◆ Requirement ◆
Which lines below fall between the one containing "Not Receiving Notifications, owner: Raj" and the one containing "THE-46, priority: P4 -> P2"? Repeat them exactly, counting both of those lines, and add nothing else.

(Records from a dataset)
--- START ---
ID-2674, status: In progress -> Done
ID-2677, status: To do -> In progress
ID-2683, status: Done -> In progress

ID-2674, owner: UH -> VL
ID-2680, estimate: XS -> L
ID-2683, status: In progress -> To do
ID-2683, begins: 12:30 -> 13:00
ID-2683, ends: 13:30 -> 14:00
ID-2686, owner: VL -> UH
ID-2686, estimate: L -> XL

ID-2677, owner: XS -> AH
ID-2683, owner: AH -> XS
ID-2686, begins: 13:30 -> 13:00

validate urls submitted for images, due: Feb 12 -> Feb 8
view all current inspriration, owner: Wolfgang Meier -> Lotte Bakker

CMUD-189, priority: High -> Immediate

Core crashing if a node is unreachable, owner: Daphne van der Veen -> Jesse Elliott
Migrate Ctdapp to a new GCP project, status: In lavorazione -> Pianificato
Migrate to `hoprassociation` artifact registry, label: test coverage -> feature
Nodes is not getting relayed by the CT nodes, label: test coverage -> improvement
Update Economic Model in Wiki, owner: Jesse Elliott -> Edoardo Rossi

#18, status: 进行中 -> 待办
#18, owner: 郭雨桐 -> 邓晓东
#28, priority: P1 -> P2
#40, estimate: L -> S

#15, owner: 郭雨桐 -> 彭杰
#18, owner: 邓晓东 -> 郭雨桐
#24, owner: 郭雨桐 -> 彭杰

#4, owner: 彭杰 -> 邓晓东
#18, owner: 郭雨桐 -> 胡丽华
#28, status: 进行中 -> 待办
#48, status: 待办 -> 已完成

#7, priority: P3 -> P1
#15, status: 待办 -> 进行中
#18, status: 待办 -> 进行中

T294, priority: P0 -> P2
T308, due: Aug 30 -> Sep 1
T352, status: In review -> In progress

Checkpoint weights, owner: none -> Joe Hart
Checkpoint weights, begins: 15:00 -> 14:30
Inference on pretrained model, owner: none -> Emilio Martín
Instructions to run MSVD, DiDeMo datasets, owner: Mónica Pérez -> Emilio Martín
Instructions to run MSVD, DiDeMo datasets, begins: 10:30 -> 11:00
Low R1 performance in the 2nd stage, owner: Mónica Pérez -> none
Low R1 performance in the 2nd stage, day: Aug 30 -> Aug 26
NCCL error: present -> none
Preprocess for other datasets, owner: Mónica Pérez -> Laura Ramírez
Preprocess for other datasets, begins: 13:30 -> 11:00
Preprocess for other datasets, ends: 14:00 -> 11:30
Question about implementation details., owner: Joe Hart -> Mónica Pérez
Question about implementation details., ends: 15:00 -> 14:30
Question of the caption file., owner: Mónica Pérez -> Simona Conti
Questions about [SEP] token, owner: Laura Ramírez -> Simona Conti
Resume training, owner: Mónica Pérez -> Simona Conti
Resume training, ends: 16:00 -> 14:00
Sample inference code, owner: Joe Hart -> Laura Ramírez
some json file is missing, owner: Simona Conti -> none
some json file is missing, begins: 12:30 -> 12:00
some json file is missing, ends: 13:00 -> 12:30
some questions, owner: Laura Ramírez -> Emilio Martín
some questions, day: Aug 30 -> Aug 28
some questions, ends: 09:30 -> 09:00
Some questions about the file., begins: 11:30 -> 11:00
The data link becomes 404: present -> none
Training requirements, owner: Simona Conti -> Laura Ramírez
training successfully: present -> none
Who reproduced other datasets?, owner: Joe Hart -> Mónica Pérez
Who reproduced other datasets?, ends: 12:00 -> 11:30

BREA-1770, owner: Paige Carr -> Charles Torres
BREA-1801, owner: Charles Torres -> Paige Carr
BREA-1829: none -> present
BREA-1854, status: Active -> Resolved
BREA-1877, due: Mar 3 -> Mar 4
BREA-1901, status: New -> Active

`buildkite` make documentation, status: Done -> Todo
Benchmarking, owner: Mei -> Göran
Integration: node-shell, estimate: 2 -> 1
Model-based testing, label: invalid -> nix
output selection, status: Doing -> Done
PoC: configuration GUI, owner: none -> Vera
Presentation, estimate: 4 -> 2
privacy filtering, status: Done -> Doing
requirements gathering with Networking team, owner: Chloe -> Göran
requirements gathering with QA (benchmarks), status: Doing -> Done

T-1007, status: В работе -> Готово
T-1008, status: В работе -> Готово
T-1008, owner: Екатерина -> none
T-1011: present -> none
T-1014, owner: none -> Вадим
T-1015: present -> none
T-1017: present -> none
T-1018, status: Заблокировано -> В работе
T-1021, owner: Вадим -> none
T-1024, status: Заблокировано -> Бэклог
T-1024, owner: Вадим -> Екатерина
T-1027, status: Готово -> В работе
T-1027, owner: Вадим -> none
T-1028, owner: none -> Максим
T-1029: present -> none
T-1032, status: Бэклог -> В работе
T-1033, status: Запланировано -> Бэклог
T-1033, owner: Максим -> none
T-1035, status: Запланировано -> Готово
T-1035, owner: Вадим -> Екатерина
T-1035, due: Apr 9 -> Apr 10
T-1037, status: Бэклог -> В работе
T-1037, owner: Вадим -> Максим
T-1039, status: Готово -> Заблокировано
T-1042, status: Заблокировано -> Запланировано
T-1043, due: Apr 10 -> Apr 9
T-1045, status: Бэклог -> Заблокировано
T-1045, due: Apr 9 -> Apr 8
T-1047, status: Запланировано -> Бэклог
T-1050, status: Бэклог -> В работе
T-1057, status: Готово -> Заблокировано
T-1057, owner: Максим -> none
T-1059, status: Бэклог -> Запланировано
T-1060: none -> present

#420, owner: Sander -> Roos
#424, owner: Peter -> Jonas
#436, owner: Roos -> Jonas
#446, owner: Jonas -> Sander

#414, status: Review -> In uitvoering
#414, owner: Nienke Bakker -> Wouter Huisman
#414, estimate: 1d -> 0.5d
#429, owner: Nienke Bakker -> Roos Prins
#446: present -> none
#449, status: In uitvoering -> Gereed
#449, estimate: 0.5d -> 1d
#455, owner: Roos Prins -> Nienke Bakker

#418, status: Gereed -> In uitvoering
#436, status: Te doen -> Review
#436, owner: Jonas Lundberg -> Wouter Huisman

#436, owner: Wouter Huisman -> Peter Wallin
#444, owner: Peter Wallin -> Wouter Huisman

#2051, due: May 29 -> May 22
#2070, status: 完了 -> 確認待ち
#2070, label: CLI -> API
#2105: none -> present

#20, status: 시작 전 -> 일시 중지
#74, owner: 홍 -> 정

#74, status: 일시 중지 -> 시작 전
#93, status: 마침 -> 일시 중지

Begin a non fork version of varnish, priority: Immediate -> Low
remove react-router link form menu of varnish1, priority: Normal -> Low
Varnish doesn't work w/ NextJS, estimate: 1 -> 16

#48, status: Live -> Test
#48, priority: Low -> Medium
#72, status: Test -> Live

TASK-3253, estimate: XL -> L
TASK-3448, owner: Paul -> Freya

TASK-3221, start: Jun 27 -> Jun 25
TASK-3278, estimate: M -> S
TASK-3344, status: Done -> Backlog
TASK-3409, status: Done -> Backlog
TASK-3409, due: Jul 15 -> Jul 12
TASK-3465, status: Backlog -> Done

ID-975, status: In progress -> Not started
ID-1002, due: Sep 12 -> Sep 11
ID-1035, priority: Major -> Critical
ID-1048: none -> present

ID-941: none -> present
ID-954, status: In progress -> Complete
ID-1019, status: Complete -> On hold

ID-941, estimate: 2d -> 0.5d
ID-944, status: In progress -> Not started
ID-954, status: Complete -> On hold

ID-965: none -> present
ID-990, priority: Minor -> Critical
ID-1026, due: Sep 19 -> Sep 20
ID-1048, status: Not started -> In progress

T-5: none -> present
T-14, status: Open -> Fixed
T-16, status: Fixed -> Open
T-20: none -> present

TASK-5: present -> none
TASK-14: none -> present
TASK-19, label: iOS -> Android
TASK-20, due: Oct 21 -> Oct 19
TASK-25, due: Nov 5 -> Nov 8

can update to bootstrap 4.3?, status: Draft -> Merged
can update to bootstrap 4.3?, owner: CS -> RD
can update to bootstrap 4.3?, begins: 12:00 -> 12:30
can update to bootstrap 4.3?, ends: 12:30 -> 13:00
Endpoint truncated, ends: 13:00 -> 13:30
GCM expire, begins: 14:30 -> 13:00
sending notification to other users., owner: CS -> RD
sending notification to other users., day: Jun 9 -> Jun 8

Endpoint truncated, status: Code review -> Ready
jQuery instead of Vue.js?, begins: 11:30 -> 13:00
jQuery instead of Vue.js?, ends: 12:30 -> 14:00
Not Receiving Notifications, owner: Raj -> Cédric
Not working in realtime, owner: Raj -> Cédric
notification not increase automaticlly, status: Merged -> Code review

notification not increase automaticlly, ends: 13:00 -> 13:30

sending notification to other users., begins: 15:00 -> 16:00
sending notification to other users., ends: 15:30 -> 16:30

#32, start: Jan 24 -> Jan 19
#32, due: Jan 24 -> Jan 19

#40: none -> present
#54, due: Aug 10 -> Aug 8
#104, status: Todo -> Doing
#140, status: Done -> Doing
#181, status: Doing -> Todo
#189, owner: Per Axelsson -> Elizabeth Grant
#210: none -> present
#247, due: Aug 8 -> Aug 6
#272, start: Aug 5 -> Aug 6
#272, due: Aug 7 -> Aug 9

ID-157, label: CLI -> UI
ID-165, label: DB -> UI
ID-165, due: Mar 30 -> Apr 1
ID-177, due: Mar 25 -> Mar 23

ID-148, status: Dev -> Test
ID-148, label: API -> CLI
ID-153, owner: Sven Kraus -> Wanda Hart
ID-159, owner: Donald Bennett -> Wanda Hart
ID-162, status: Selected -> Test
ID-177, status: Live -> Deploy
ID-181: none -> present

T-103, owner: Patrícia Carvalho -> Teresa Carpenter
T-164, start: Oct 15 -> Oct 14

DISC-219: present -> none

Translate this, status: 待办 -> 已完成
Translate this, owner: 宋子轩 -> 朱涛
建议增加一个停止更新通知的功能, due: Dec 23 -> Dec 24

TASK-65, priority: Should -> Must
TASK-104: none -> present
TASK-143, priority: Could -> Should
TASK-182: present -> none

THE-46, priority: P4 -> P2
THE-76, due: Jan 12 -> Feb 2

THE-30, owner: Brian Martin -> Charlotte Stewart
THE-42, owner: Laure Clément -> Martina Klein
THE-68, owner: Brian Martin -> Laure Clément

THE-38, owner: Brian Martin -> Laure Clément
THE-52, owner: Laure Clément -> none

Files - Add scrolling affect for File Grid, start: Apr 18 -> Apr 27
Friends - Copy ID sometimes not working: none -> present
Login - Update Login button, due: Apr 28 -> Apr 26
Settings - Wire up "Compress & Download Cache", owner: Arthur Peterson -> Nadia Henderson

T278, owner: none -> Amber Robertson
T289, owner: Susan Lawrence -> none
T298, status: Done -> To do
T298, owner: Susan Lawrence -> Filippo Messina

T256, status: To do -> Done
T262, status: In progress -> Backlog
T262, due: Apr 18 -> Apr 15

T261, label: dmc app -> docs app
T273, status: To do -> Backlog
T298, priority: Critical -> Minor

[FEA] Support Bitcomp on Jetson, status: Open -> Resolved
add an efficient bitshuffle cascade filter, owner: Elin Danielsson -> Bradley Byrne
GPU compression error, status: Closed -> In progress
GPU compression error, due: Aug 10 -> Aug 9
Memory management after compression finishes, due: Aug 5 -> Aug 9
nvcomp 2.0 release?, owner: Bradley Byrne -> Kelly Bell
--- END ---
◆ Reply to the exercise ◆
Not Receiving Notifications, owner: Raj -> Cédric
Not working in realtime, owner: Raj -> Cédric
notification not increase automaticlly, status: Merged -> Code review

notification not increase automaticlly, ends: 13:00 -> 13:30

sending notification to other users., begins: 15:00 -> 16:00
sending notification to other users., ends: 15:30 -> 16:30

#32, start: Jan 24 -> Jan 19
#32, due: Jan 24 -> Jan 19

#40: none -> present
#54, due: Aug 10 -> Aug 8
#104, status: Todo -> Doing
#140, status: Done -> Doing
#181, status: Doing -> Todo
#189, owner: Per Axelsson -> Elizabeth Grant
#210: none -> present
#247, due: Aug 8 -> Aug 6
#272, start: Aug 5 -> Aug 6
#272, due: Aug 7 -> Aug 9

ID-157, label: CLI -> UI
ID-165, label: DB -> UI
ID-165, due: Mar 30 -> Apr 1
ID-177, due: Mar 25 -> Mar 23

ID-148, status: Dev -> Test
ID-148, label: API -> CLI
ID-153, owner: Sven Kraus -> Wanda Hart
ID-159, owner: Donald Bennett -> Wanda Hart
ID-162, status: Selected -> Test
ID-177, status: Live -> Deploy
ID-181: none -> present

T-103, owner: Patrícia Carvalho -> Teresa Carpenter
T-164, start: Oct 15 -> Oct 14

DISC-219: present -> none

Translate this, status: 待办 -> 已完成
Translate this, owner: 宋子轩 -> 朱涛
建议增加一个停止更新通知的功能, due: Dec 23 -> Dec 24

TASK-65, priority: Should -> Must
TASK-104: none -> present
TASK-143, priority: Could -> Should
TASK-182: present -> none

THE-46, priority: P4 -> P2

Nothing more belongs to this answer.